Par
Kamika Michiyo dans
Textes en vrac le
21 Mars 2009 à 11:54
Il entra, obligé de se courber en deux comme un gros ours, car il était presque un géant. Il avait de larges épaules, on devinait des muscles puissants sous son épais tricot de laine bleue. La peau tannée par les embruns et le soleil, la démarche chaloupée des marins aguerris, et surtout cette lueur sauvage dans son regard fuyant le rendait intimidant. Il sa glissa à côté de Sylvestre, prit son verre de rhum et trinqua à la santé du navire et de ses matelots.
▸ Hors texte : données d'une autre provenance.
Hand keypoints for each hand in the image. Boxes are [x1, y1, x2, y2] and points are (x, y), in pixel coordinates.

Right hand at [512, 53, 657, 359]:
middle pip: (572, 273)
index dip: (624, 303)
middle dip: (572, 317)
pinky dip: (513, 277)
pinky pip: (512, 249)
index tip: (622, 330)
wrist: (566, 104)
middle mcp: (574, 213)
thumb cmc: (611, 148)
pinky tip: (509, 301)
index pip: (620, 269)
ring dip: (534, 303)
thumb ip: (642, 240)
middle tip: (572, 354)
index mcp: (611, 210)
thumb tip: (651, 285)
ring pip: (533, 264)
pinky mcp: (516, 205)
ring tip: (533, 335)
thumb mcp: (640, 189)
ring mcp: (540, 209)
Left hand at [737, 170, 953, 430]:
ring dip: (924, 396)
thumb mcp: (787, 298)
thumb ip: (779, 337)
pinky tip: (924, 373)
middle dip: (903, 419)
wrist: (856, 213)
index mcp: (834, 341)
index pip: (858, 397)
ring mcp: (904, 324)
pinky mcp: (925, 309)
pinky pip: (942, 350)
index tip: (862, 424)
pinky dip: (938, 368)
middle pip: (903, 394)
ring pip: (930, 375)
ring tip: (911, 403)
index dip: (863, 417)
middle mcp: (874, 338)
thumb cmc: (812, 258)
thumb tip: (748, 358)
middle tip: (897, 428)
Sylvestre plaisanta sur ce qu'il faisait dehors à cette heure là. Yann redevint sombre, et, quelques minutes plus tard, allait se coucher.
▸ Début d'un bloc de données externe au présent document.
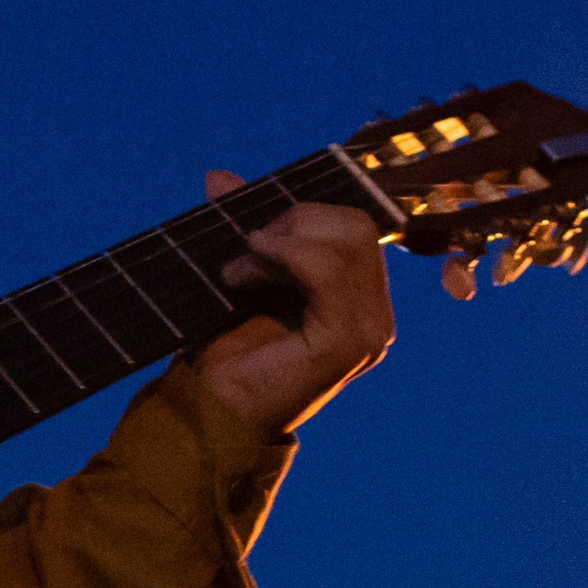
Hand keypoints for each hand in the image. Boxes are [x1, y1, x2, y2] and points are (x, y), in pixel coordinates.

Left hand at [193, 172, 393, 439]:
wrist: (212, 411)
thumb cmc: (227, 352)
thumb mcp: (241, 275)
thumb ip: (243, 227)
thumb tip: (219, 176)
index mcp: (360, 300)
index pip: (354, 226)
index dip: (303, 215)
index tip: (253, 235)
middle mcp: (375, 316)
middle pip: (356, 225)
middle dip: (294, 222)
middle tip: (245, 251)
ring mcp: (369, 332)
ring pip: (346, 241)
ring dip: (282, 243)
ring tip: (238, 271)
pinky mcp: (349, 343)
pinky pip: (329, 271)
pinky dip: (285, 256)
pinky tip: (248, 269)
Le lendemain matin, il rejoignit son poste de pêche comme si rien ne s'était passé la veille. Il commença à pêcher; D'un coup sec, il ferrait le poisson, le sortait de l'eau, le jetait sur le pont pour celui qui allait le préparer à être conservé et il recommençait. Ca allait vite, ils passaient près d'un énorme banc de morues. Peu à peu, le jour commença à poindre, révélant un brouillard épais, ouaté. Les pêcheur n'étaient qu'à trois mètres les un des autres mais ils ne se voyaient déjà plus. Et ils continuaient à pêcher en silence. Dès que la relève eut sonné, ils se rassemblèrent pour discuter. Il était question de femmes et de mariages, sans rien dire qui fut déshonnête. Un des hommes fit une plaisanterie :
"Eh, Yann, quand vas-u te choisir une demoiselle ?"
L'homme n'y songeait pas :
"Non, pas encore..."
Et il se referma comme une huître. Son regard étincela, puis il partit sans mot dire.